Lawsuits After Primary and Revision Total Knee Arthroplasty

A Malpractice Claims Analysis

Diana C. Patterson, MD; Ronald Grelsamer, MD; Michael J. Bronson, MD; Calin S. Moucha, MD


J Am Acad Orthop Surg. 2017;25(10):e235-e242. 

In This Article


All closed malpractice claims involving primary and revision TKA performed between 1982 and 2012 were provided by the Federation of Jewish Philanthropies (FOJP) Service Corporation, an underwriter of medical professional liability insurance for a large number of hospitals and health systems across New York. All claims alleged improper TKA surgery and/or negligent postoperative care. All claims were closed between 1989–2015. An orthopaedic surgeon specializing in TKA (C.S.M.) and one orthopaedic resident (D.C.P.) collected and reviewed all medical and surgical diagnoses in the claims data. They reviewed all pertinent data the malpractice carrier provided, including data on intraoperative occurrences, in-hospital falls or medical complications, and postoperative complications. Physician and patient confidentiality was maintained according to the standard policies of the FOJP. Because these human subject data were preexisting and unidentifiable, no institutional review board approval was required.

We identified cases from the FOJP by using the International Classification of Diseases, Ninth Revision, Clinical Modification codes listed in Table 1. Demographic information for patients included age, sex, date of loss, date of opening and closing of claim, indemnity paid, expenses paid, procedural codes, admitting diagnosis, other relevant diagnoses, and detailed allegations. We grouped adverse outcomes into immediate postoperative or more distantly postoperative complications and as either intraoperative or in-hospital versus after discharge. We then further subdivided outcomes into orthopaedic or general medical concerns. Intraoperative and short-term orthopaedic complications included nerve injury, vascular injury, wound complications, leg-length discrepancy, and in-hospital falls. Orthopaedic complications occurring after or noted after discharge from the hospital included infection, malrotation, instability, loosening, contracture, chronic pain, and miscellaneous patient dissatisfaction. Medical complications included deep vein thrombosis and/or pulmonary embolism, cardiac arrest, cerebrovascular accident, medication overdose, gastrointestinal and urologic complaints, decubitus ulcers, dental injury, and death.

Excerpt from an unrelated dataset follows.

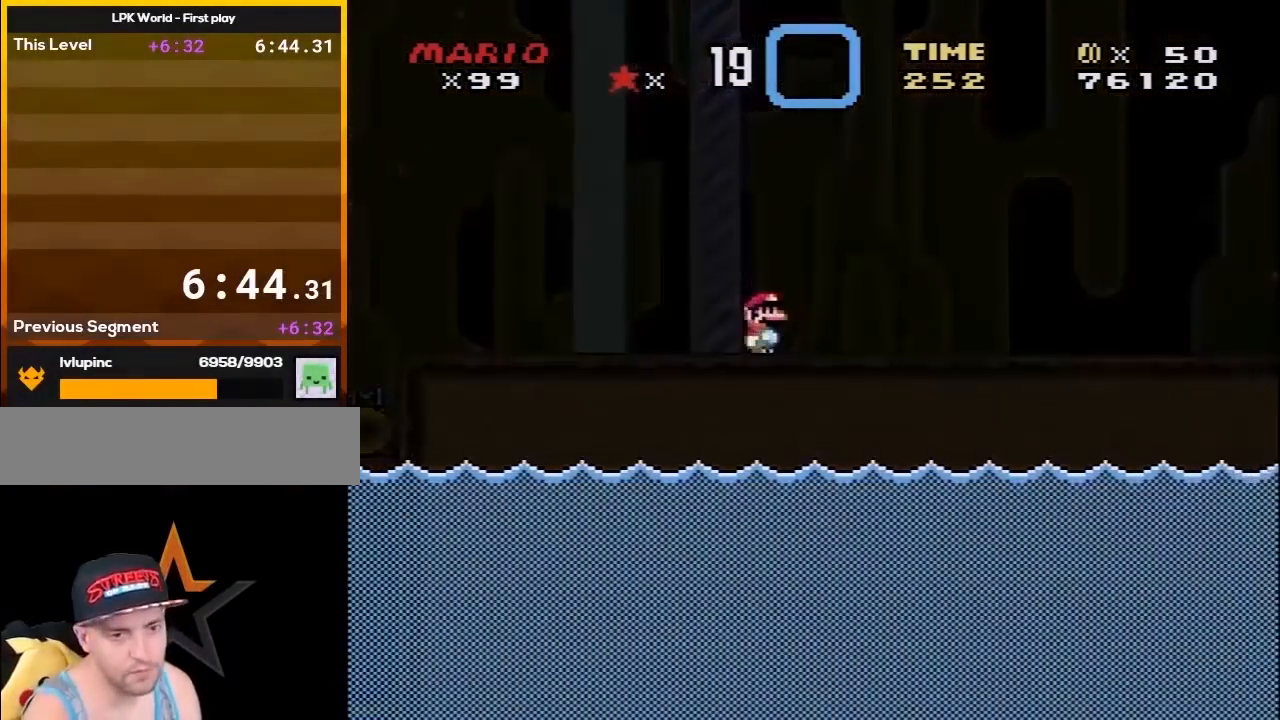
{"buttons": ["X"], "events": [[400, "A", "down"], [450, "A", "up"], [450, "X", "down"]]}
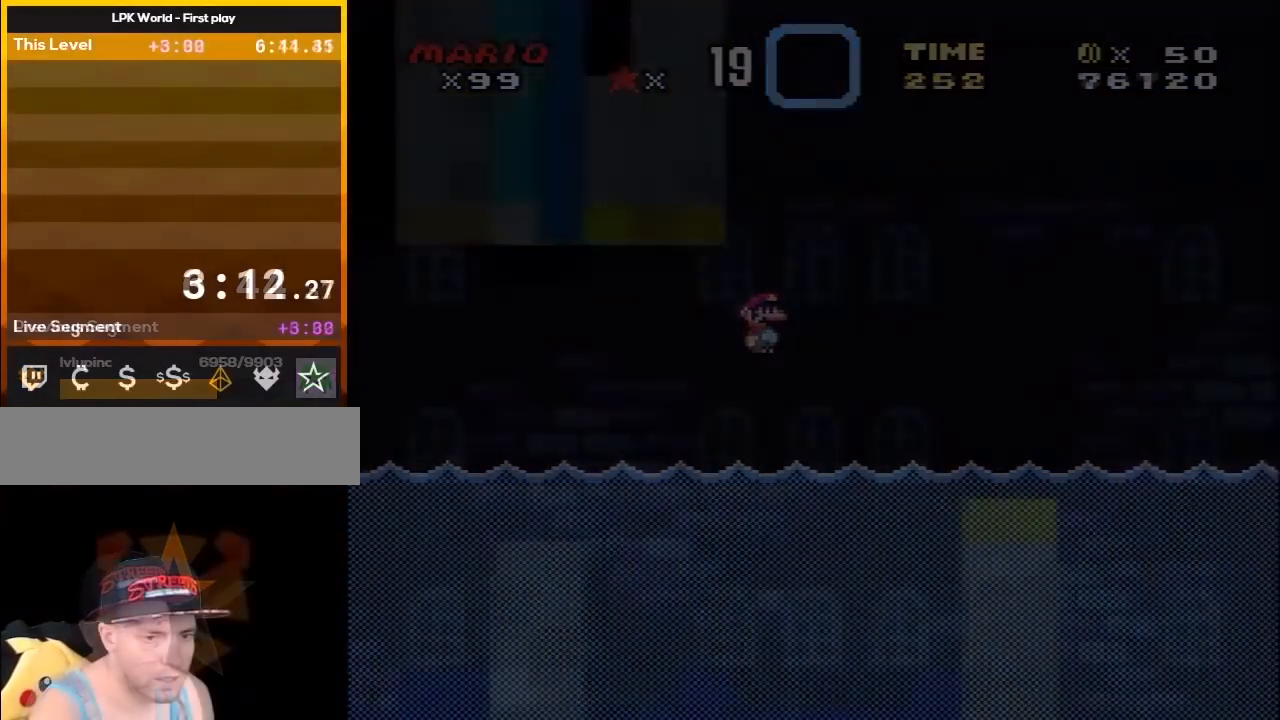
{"buttons": ["X"], "events": []}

All cases made available for analysis were closed. The legal expenses of the suit and the indemnities paid to the plaintiff were normalized to 2015 dollars on the basis of the Consumer Price Index.[9]

DeNoble et al[10] described the method used to estimate the annual incidence of TKA malpractice claims among orthopaedic surgeons covered by the FOJP. We quantified the incidence of TKAs in New York state by using de-identified discharge data from the New York Statewide Planning and Research Cooperative System database for 2014.[11] This database included all discharge data from inpatient stays in nonfederal hospitals in New York state by year, with the most recent data available from 2014. We extracted the population of orthopaedic surgeons in New York state from the 2014 American Academy of Orthopaedic Surgeons census,[12] and the FOJP provided the number of orthopaedic surgeons they insured. We then calculated the annual incidence of TKA lawsuits on the basis of these numbers and study data from 2008 through 2012.

The FOJP distributed all de-identified data and details of claims as Excel spreadsheets (Microsoft). We reviewed all cases and defined and tabulated the primary cause of each malpractice claim. We performed univariate analysis by using Excel spreadsheets to extract the descriptive statistics (ie, mean, range) of age, overall cost, cause-specific cost, and time from surgery to closure of the case. For cost and indemnity analysis, we adjusted the variables denominated in dollars to 2015 dollars by using the all-urban Consumer Price Index.[9]